Kategori Kontruksi Sipil

Jasa Konstruksi: Pengertian, Jenis, Legalitas dan Kontrak Kerja Konstruksi

Di era modern saat ini, bidang jasa konstruksi bagaikan jamur yang tumbuh di musim penghujan. Usaha bidang jasa konstruksi sangat dibutuhkan dalam pembangunan gedung kantor hingga fasilitas umum yang nantinya pemanfaatan bangunan tersebut menyangkut kepentingan, kebermanfaatan dan keselamatan masyarakat pemakai/pemanfaat bangunan.

Apalagi jika dikaitkan dengan program pemerintah, membangun dari pinggiran. Mau tidak mau, usaha jasa konstruksi dibutuhkan berbagai daerah di Indonesia. Bidang usaha jasa konstruksik di Indonesia diatur dengan landasan hukum UU No. 18 Tahun 1999 Tentang Jasa Konstruksi yang membagi usaha jasa ini menurut jenis, bentuk, dan bidang usaha jasa konstruksi.

Dalam pelaksanaannya, usaha jasa konstruksi harus tetap memperhatikan tata tertib pembangunannya serta kelestarian lingkungan hidup. Oleh karenanya, bagi para pelaku usaha dan pengguna jasa konstruksi harus memperhatikan tanggung jawabnya masing-masing, dokumen legalitas Penyedia Jasa Konstruksi, serta paham betul mengenai Kontrak Kerja Konstruksi.

Jenis Usaha Jasa Konstruksi

Bentuk usaha dalam kegiatan jasa konstruksi meliputi usaha perseorangan dan badan usaha, baik dalam lingkup nasional maupun global, baik dalam bentuk badan hukum maupun bukan badan hukum.

Bentuk usaha yang dilakukan oleh orang perseorangan sebagai pelaksana konstruksi hanya dapat dilakukan atas pekerjaan konstruksi yang memiliki resiko kecil, berteknologi sederhana, dan budget yang terbilang kecil. Pekerjaan proyek konstruksi yang memiliki resiko besar, berteknologi tinggi, dan tentunya memakan biaya dengan nominal besar biasanya dilakukan oleh badan usaha yang berbentuk perseroan terbatas atau badan usaha asing yang dipersamakan.

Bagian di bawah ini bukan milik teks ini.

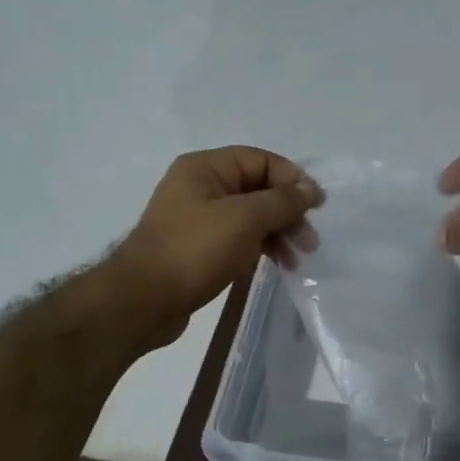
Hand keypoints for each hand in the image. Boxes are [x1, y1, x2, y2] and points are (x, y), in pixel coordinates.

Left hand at [111, 146, 321, 344]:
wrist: (143, 301)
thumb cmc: (194, 251)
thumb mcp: (244, 219)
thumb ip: (282, 201)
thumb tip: (310, 188)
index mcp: (205, 168)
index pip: (260, 160)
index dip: (292, 179)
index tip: (316, 206)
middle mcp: (200, 187)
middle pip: (257, 188)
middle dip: (287, 211)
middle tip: (309, 241)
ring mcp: (198, 219)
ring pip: (250, 217)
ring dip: (278, 233)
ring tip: (297, 259)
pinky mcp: (199, 249)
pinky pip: (238, 239)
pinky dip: (260, 248)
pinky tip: (277, 265)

Adapun lingkup jenis – jenis usaha konstruksi menurut UU No. 18 Tahun 1999, yaitu:

  1. Perencana konstruksi, yaitu penyedia yang memberikan layanan jasa perencanaan dalam konstruksi yang meliputi serangkaian kegiatan yang dimulai dari studi pengembangan hingga penyusunan dokumen kontrak kerja konstruksi.

    Perencana konstruksi ini umumnya disebut Konsultan Perencana (team Leader). Ruang lingkup kegiatannya meliputi kegiatan survei, perencanaan umum, studi kelayakan proyek, perencanaan operasi dan pemeliharaan.

  2. Pelaksana konstruksi, yaitu penyedia yang memberikan layanan jasa pelaksanaan pekerjaan konstruksi yang meliputi rangkaian kegiatan atau bagian-bagian dari kegiatan mulai dari penyiapan lapangan sampai dengan penyerahan akhir hasil pekerjaan konstruksi.

    Pelaksana konstruksi disebut dengan Kontraktor Konstruksi yang menjadi manajer proyek/kepala proyek. Kontraktor bertugas untuk mengerjakan suatu hasil perencanaan menjadi bentuk bangunan atau bentuk fisik lain.

  3. Pengawas konstruksi, yaitu kegiatan yang memberikan layanan jasa pengawasan terhadap jalannya pekerjaan pelaksanaan konstruksi baik sebagian atau keseluruhan pekerjaan mulai dari penyiapan lapangan hingga proyek diselesaikan. Sebagai penyedia jasa yang mengerjakan pengawasan disebut sebagai Konsultan Pengawas (Supervision Engineer).